§ **Document section**
--

No mumsyblouse- you have a point. I suppose he can be a little bit if a bully. And equally i suppose maybe some of my suggestions would be deemed irritating especially to someone who didn't agree but i think they are justified considering DD's behaviour not responding well to shouting or hasty discipline (eg naughty step without sufficient warning or explanation).
but if you can suggest a more constructive way for me to get my point across without being irritating then by all means- i am willing to try anything.

Probably spending a fortune on therapy but not to try to change who DH is. Just to bring out the best in who I know he can be and of course to bring out the best in myself so we can work together more harmoniously. i think when you meet you don't get the full picture. add marriage, dogs, children, a house, a business, mutual friends and life events and you have to learn to adapt to make things work. We are all a work in progress so trying to accept that we don't always get it right the first time (or indeed 2nd or 3rd!) and i feel that as long as he shows some willingness as he has in the past it's worth continuing to try to resolve.

I wouldn't say DD is scared of doing something wrong because of how he reacts. She's a pretty stubborn strong willed little thing. Usually does the opposite of what either of us try to get her to do without batting an eyelid. Although she does do some things knowing she'll get in trouble- just adapts her technique to be more stealth! LOL. I just think DH is equally as strong willed and can't see when his own tactics are not working. He is soooo stubborn and yes, controlling and closed minded. He doesn't empathise just thinks- obey!

--

§ **What you will do**
1. Output the forum post's wording from "I wouldn't say" up to and including "just thinks- obey!".
2. In the forum post, what does DD usually do when either parent tries to get her to do something?

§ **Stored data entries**
--

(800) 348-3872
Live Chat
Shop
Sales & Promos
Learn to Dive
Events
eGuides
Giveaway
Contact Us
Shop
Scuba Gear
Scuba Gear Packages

--

§ **Answers for the tasks**
1.
I wouldn't say DD is scared of doing something wrong because of how he reacts. She's a pretty stubborn strong willed little thing. Usually does the opposite of what either of us try to get her to do without batting an eyelid. Although she does do some things knowing she'll get in trouble- just adapts her technique to be more stealth! LOL. I just think DH is equally as strong willed and can't see when his own tactics are not working. He is soooo stubborn and yes, controlling and closed minded. He doesn't empathise just thinks- obey!

2. She usually does the opposite without batting an eyelid.